The other morning I booted up an app called The Winston Show and, I swear to you, talked to a jellybean for awhile. He asked me how I was doing, and, being generally distrustful of a jellybean’s conversational capabilities, I answered that I was doing poorly. He expressed condolences, offered some advice. We talked for a bit about sports. Later, he told me a story and let me help choose the ending. I warmed up to Winston, eventually; at his suggestion, I took some pictures of myself with a stupid hat on.
This moment—me wearing a stupid hat—was the end result of years of work from the San Francisco-based developer ToyTalk. The company, which was formed in 2011, announced itself to the world with a video released at the end of last year. In it, a bright-eyed youngster totters into her room, sets a beloved stuffed animal in front of an iPad and, thanks to the magic of technology, begins a whimsical conversation with the newly animated friend. It’s inspiring stuff.
The Winston Show is their first release since that video, and, while it’s not the realization of that video, it is a defiant first step towards that experience. It also forges a new path for the synthesis between artificial intelligence and voice input, a technology that has been widely but ineptly explored since the rise of the Kinect.
This technical innovation is thanks in large part to the efforts of CTO Martin Reddy, a Pixar vet who, in more hirsute days, served as the hair model for Mr. Incredible. From his time with that company he learned to focus not on creating a realistic experience but “a believable one,” as he puts it. The distinction is important. “That’s very different from trying to say that you’re fooling a person into believing (they’re talking to) a human being,” he says.
Their only goal with Winston has been to create a character that children want to spend time with, and in that effort they have had to eschew much of the conventional wisdom about AI and voice input. Rather than investing in speech synthesis, for example, they employ an actor to portray Winston. Rather than having conversation threads dictated by engineers, the engineers created a system that allowed artists and writers to completely dictate the flow of conversation. “It should not,” Reddy says, “be people like me writing the content. That would be a pretty bad idea, we think.”
Another key component is the structure of the program. When first told to just talk to the computer, children didn’t know what to say. Similarly, when I first booted up the app I looked to test the boundaries, to “break” the toy. But by setting it up as a talk show, the authors are able to carefully circumscribe the nature, type, and rhythm of conversation. And because the responses are authored and characterful, something strange happens after awhile: we give in. We wear, as it were, a stupid hat.
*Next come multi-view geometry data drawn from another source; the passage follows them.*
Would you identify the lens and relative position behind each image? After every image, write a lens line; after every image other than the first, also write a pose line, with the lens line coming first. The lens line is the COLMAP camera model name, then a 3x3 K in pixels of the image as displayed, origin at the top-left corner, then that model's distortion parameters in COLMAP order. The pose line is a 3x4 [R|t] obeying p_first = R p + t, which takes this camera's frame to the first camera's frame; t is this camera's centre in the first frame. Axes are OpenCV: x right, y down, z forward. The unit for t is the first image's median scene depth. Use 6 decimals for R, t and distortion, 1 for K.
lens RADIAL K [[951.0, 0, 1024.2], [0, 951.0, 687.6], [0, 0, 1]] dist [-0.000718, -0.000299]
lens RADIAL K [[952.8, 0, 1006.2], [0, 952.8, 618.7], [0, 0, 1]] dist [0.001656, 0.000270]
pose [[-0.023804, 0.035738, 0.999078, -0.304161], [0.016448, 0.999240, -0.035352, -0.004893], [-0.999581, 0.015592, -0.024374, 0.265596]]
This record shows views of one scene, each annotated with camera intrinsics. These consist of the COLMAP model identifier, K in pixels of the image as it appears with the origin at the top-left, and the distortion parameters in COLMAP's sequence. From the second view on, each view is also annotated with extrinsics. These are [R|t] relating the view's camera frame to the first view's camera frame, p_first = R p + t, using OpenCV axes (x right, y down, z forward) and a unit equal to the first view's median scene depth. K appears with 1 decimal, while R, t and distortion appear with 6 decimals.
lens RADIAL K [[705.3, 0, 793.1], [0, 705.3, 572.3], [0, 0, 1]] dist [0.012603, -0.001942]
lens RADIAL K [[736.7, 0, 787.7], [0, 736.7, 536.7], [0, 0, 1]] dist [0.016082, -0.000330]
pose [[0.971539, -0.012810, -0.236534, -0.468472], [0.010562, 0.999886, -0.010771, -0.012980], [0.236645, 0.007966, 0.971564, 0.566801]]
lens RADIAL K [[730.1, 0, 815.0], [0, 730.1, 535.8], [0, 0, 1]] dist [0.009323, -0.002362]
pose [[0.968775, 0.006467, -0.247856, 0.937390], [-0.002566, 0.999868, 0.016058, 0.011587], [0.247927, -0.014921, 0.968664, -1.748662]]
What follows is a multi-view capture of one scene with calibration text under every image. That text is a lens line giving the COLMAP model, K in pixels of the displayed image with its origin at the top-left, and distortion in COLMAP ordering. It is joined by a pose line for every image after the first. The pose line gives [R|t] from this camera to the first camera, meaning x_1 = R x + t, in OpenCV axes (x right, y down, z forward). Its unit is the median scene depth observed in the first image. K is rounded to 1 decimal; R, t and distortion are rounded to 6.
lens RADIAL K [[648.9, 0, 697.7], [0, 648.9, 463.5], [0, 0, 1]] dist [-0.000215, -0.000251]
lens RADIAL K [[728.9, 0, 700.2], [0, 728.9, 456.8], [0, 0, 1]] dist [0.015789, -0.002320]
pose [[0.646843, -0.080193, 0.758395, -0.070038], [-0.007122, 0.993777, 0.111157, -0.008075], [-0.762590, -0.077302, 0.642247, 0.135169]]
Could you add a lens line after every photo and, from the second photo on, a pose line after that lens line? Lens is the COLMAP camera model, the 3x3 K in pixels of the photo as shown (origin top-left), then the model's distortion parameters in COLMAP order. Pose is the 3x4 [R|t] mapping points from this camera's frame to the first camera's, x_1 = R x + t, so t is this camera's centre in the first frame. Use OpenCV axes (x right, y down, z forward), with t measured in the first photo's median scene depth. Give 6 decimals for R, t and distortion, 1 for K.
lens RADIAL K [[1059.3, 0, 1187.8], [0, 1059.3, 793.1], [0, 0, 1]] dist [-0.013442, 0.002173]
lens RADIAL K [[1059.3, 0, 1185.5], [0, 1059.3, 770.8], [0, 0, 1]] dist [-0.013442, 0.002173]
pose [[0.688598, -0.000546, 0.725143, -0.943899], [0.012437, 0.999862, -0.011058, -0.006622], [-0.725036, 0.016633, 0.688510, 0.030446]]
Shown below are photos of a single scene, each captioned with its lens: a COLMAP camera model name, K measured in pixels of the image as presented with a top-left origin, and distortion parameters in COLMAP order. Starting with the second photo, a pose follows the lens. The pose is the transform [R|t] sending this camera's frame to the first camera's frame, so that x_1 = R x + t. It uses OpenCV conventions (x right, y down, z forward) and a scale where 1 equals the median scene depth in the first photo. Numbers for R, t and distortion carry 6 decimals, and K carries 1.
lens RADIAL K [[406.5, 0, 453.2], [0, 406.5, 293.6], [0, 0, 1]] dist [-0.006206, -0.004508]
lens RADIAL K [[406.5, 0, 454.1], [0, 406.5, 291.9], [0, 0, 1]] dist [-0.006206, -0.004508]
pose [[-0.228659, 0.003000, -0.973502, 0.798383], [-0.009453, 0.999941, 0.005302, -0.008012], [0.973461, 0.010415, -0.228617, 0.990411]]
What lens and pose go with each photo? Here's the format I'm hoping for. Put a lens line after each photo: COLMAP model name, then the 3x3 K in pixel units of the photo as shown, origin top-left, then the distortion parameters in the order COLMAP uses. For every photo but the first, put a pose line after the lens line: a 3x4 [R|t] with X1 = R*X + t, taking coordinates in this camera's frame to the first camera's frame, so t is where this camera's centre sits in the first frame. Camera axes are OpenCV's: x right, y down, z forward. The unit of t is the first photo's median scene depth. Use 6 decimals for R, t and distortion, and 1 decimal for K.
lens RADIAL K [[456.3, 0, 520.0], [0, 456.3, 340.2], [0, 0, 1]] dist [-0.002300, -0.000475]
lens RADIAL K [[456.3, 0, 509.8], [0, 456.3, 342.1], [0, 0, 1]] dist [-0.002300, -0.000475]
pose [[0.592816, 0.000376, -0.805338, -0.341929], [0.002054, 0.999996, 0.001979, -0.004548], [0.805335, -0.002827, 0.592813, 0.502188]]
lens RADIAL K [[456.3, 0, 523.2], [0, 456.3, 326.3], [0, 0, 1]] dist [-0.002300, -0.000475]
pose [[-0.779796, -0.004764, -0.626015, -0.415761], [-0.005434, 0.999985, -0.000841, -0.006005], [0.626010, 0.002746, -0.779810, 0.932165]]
For all the talk of immersion in videogames, little is said of coercion by them. Perhaps the willingness comes from the manner in which we interact with Winston. It’s nice, in other words, to talk, and to feel heard. “We have been communicating through talking for an awful long time, and so it seems like it’s an innate part of us as human beings,” Reddy says. “It hasn’t been explored an awful lot in entertainment.” This changes the rubric for interactivity. Instead of twitching a thumb and seeing immediate results, we speak and wait for them. These rhythms are still largely unexplored in games, and ToyTalk’s team is working hard to find the sorts of pauses and replies that feel right.
Reddy hopes that ToyTalk gets this right, first, with children, but eventually sees the technology scaling upward, to adolescents and then adults. But the question then becomes, to what end? Why do we need to talk to our iPads? The writer Sherry Turkle has questioned our willingness to do this, to offboard human interaction to machines. We are already employing robots as caretakers for our elderly and turning to them to help teach our children, but the dialogue between these generations ought to be preserved, she says. “We are literally building the machines that will allow their stories to fall on deaf ears,” she has said.
Reddy sees Toytalk’s work not as a surrogate for human interaction, but instead as a model for a more inclusive form of entertainment. It’s not meant to replace the time children spend with their parents but the time they spend with the TV. “Rather than passively looking through the television screen and having media thrown at you,” he says, “we’re trying to have kids talk, and to enunciate.”
And, at least in early testing, it’s bringing parents into the fray as well. Reddy says that when kids play with The Winston Show, they don’t tune out of the world around them. When parents walk by, they often chime in on the conversation. It’s easy, after all, to want to join in when you hear two people talking. For people looking to see videogames develop new audiences and types of experiences, this is an exciting prospect indeed.